— Text shown —
- Opening Delimiter -

We have added MTU=9000 line to all private interconnect network interfaces. I have 2 interfaces on each server for interconnect communication. According to the Highly Available IP (HAIP) FAQ for Release 11.2 (Doc ID 1664291.1) and Private IP Interface Configuration Requirements (oracle.com) Oracle’s best practice is to use unbonded, unteamed NICs, without any additional layers of virtualization for private interconnect communication with multiple interfaces .

[root@blt05 ~]# cat /etc/sysconfig/network-scripts/ifcfg-ens5f0
...
MTU=9000
...
[root@blt05 ~]# cat /etc/sysconfig/network-scripts/ifcfg-ens5f1
...
MTU=9000
...
[root@blt06 ~]# cat /etc/sysconfig/network-scripts/ifcfg-ens5f0
...
MTU=9000
...
[root@blt06 ~]# cat /etc/sysconfig/network-scripts/ifcfg-ens5f0
...
MTU=9000
...

In most cases, if the database isn’t heavily loaded, this setting should resolve the “gc block losses” issue.

In our case, after implementing jumbo frames for interconnect communication, we saw a significant reduction in “gc block lost” events, though they didn’t disappear completely. Given my tendency towards what Gaja Krishna Vaidyanatha refers to as “Compulsive Tuning Disorder” (a term introduced in the book Oracle Insights: Tales of the Oak Table by Apress in 2004), I wasn’t fully satisfied and aimed to further enhance network throughput through additional tweaks in all OSI Model Layers.

By the way, compulsive tuning disorder is not a good habit. Christian Antognini describes this illness as below in “Troubleshooting Oracle Performance”.

- Closing Delimiter -

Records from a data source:
- Opening Delimiter -

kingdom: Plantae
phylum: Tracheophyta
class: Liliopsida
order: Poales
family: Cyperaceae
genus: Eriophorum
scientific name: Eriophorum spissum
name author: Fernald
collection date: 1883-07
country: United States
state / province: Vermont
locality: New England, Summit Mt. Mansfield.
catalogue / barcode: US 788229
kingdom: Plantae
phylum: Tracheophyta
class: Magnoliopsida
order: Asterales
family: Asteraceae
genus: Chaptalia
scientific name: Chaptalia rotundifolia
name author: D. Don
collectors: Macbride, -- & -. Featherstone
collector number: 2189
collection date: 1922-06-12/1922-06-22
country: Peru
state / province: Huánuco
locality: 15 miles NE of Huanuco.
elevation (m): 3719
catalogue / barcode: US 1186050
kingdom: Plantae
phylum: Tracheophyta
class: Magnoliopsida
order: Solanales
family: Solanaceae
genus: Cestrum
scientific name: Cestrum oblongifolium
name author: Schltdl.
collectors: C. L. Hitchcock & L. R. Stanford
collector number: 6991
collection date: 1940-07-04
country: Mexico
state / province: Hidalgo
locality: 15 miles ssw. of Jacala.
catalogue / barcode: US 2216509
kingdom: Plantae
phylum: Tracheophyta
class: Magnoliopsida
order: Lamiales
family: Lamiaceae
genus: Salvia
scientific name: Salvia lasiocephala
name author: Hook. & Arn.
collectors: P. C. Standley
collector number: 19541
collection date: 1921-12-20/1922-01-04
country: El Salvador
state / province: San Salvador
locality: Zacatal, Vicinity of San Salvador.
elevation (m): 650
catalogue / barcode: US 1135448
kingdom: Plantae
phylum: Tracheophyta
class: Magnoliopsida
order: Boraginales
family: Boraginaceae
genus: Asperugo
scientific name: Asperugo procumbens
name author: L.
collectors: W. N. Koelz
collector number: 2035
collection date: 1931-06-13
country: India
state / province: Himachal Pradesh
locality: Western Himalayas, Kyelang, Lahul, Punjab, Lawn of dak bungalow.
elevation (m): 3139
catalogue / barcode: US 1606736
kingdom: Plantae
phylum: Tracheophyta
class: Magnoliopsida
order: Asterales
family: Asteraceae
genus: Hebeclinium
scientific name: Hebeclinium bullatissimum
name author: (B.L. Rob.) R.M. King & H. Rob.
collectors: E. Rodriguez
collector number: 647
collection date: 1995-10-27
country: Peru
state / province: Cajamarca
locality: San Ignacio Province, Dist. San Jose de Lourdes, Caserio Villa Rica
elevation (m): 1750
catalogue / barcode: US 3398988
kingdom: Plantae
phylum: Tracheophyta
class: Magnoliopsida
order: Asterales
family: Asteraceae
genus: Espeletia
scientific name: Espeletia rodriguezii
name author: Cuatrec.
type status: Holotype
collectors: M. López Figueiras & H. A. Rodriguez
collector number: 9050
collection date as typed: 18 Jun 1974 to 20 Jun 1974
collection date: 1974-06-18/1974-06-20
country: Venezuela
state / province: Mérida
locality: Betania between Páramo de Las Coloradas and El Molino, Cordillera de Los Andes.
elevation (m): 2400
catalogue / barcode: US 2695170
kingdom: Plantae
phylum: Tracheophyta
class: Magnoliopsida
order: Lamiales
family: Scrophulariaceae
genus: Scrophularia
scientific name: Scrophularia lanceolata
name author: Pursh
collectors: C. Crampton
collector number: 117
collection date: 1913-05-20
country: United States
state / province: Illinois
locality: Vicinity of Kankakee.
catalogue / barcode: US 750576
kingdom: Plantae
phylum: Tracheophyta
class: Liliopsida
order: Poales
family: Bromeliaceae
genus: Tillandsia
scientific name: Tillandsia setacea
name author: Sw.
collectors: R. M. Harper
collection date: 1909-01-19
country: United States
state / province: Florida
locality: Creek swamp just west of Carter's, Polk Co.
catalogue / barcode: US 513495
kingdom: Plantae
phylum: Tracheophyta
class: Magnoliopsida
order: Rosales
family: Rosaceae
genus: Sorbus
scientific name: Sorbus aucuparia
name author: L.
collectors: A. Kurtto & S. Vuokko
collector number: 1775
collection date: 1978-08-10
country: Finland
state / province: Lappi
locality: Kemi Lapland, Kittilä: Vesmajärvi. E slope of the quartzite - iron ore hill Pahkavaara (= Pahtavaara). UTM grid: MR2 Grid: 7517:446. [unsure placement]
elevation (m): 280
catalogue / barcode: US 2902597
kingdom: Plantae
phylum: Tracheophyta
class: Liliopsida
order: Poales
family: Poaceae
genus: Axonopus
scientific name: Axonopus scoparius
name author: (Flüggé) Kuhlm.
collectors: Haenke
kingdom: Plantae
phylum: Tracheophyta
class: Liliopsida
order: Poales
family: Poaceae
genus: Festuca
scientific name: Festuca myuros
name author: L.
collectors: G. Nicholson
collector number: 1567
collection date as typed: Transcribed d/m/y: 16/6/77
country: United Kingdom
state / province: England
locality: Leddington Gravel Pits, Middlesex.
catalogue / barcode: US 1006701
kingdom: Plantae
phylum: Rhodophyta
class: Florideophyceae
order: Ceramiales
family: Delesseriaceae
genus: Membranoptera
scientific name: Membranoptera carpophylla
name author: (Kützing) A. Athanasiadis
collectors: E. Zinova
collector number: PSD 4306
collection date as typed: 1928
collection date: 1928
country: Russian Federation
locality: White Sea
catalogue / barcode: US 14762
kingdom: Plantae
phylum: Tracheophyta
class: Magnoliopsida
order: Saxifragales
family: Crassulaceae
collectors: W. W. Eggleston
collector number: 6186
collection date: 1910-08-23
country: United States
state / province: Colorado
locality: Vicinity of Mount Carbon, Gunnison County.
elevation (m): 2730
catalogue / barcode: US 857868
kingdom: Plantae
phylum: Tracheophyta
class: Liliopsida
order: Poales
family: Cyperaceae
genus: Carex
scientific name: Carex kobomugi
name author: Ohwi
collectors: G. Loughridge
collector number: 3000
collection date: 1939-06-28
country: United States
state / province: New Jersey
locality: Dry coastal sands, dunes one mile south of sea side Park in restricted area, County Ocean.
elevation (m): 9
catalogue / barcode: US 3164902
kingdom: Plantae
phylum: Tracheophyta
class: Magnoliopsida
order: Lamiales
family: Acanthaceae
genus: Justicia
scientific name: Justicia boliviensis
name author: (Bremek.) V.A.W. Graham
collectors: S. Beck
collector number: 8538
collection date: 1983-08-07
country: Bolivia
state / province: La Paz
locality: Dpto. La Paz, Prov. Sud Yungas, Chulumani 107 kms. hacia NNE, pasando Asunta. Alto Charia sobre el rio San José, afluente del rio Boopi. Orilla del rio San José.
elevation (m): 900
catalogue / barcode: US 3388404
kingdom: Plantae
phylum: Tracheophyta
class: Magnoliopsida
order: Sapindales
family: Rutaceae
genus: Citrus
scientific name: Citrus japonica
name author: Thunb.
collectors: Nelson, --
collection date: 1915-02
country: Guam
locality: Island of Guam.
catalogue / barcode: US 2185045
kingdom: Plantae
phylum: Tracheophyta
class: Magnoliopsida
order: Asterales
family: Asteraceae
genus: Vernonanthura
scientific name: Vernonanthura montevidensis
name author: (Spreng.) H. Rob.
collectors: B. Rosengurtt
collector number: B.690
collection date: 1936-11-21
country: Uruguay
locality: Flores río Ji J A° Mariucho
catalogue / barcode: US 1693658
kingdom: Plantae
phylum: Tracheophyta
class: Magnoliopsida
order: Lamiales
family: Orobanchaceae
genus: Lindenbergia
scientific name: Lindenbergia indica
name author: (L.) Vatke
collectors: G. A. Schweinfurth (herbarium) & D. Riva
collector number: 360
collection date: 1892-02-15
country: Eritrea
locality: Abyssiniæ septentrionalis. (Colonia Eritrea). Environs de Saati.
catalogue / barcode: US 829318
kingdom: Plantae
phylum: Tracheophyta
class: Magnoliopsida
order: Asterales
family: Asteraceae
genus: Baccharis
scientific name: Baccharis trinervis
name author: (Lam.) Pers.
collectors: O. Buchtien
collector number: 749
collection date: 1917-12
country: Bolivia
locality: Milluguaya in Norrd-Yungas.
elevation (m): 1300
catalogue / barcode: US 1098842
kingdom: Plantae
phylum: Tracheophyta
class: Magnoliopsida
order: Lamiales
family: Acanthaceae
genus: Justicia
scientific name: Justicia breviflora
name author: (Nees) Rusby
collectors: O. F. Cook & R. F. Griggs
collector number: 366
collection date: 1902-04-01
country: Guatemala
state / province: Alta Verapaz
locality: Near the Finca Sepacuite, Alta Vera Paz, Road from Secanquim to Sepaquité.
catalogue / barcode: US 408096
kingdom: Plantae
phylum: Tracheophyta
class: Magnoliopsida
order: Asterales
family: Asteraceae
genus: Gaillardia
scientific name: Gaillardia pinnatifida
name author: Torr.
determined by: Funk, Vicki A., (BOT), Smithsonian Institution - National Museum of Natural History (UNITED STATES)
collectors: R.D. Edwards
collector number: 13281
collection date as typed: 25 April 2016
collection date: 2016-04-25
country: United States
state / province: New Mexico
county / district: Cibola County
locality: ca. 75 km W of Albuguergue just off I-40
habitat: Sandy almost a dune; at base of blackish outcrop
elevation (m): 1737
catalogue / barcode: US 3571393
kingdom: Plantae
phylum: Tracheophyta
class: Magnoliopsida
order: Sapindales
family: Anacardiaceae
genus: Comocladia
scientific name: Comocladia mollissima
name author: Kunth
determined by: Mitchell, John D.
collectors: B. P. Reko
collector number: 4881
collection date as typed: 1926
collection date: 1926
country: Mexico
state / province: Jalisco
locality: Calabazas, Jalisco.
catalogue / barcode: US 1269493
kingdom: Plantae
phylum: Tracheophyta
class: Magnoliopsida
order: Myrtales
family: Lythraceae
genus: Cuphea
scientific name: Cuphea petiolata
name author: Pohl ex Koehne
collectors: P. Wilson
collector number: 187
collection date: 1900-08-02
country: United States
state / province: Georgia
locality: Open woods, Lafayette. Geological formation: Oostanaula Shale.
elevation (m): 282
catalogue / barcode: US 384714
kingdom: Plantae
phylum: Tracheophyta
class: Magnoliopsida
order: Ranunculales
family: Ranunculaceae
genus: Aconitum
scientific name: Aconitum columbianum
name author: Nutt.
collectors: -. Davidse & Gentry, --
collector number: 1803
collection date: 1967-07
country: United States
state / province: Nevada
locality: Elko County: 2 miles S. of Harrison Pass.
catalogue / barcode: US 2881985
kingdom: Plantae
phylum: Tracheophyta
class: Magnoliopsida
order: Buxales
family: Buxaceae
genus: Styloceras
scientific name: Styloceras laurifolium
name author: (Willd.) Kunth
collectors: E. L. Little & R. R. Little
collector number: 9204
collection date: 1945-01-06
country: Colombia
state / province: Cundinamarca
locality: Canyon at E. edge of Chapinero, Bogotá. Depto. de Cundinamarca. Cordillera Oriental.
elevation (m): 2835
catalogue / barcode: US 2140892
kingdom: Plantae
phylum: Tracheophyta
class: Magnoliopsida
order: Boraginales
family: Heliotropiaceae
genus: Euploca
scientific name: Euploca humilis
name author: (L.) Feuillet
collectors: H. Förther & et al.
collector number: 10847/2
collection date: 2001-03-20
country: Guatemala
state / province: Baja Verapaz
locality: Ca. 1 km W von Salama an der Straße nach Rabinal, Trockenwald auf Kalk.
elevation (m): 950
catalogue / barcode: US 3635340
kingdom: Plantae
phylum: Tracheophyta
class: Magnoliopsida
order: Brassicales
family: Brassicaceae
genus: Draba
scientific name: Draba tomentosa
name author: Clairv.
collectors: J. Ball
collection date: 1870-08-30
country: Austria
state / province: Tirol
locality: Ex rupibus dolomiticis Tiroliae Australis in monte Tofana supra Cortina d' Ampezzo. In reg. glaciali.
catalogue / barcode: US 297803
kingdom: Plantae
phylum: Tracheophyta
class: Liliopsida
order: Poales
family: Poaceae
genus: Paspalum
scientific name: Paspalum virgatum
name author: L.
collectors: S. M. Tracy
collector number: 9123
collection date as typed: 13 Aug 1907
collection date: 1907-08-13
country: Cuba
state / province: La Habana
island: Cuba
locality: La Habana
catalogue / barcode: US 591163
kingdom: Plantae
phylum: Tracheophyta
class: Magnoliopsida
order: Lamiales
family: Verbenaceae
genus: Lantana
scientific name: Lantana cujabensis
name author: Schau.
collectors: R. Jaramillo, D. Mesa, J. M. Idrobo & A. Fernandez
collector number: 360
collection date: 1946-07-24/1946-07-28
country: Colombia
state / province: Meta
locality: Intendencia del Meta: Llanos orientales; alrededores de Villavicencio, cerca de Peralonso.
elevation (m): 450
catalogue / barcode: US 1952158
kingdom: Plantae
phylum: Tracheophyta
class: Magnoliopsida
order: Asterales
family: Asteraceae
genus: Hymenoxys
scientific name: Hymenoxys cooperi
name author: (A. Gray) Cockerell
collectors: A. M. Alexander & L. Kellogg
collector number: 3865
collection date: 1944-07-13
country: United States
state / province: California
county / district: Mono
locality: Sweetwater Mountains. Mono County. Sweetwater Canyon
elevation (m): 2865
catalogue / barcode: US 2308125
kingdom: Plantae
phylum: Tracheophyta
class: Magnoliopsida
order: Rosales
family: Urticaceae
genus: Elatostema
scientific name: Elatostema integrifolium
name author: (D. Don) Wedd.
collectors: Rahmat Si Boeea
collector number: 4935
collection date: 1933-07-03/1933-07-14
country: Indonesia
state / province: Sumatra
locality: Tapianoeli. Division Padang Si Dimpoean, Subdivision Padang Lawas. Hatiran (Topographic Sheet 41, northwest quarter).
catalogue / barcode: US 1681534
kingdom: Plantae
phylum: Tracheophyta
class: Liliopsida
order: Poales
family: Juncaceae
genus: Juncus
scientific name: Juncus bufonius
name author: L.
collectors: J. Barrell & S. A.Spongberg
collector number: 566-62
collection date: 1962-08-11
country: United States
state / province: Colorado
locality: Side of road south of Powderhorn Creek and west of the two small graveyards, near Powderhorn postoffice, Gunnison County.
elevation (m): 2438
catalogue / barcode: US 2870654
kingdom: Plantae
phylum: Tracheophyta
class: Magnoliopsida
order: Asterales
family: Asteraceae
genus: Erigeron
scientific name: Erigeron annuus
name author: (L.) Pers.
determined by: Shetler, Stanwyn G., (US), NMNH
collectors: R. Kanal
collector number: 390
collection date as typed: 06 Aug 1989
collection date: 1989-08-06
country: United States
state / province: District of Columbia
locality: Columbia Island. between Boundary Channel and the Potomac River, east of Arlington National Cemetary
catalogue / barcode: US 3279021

- Closing Delimiter -

— Tasks —
1. According to the text on the Oracle private interconnect, what is Oracle's best practice for private interconnect communication with multiple interfaces?
2. Extend the text on the Oracle private interconnect, starting after its last sentence.

— Answers to the exercise —
1. Oracle's best practice is to use unbonded, unteamed NICs without any additional layers of virtualization.

2.
The signs of this illness were the excessive checking of many performance-related statistics, most of them ratio-based, and the inability to focus on what was really important. They simply thought that by applying some “simple” rules, it was possible to tune their databases. History teaches us that results were not always as good as expected. Why was this the case? Well, all the rules used to check whether a given ratio (or value) was acceptable were defined independently of the user experience. In other words, false negatives or positives were the rule and not the exception. Even worse, an enormous amount of time was spent on these tasks.

For example, from time to time a database administrator will ask me a question like “On one of our databases I noticed that we have a large amount of waits on latch X. What can I do to reduce or, even better, get rid of such waits?” My typical answer is “Do your users complain because they are waiting on this specific latch? Of course not. So, do not worry about it. Instead, ask them what problems they are facing with the application. Then, by analyzing those problems, you will find out whether the waits on latch X are related to them or not.” I elaborate on this in the next section. Even though I have never worked as a database administrator, I must admit I suffered from compulsive tuning disorder as well. Today, I have, like most other people, gotten over this disease. Unfortunately, as with any bad illness, it takes a very long time to completely vanish. Some people are simply not aware of being infected. Others are aware, but after many years of addiction, it is always difficult to recognize such a big mistake and break the habit.

Enhance network throughput through additional tweaks

On Data Link Layer (Layer 2) of the OSI model – Tune NIC Buffers

Ring buffers are used to manage and optimize the flow of packets between the network interface card (NIC) and the system memory. By adjusting ring buffer sizes, we can influence how efficiently the NIC processes incoming and outgoing network traffic, which in turn impacts the performance and reliability of the data transmission handled at this layer.

Specifically, ethtool is a utility used to query and control network device driver and hardware settings, including the configuration of ring buffers. Under sized ring buffers or receive queues on a network interface are known to cause silent packet loss, e.g. packet loss that is not reported at any layer.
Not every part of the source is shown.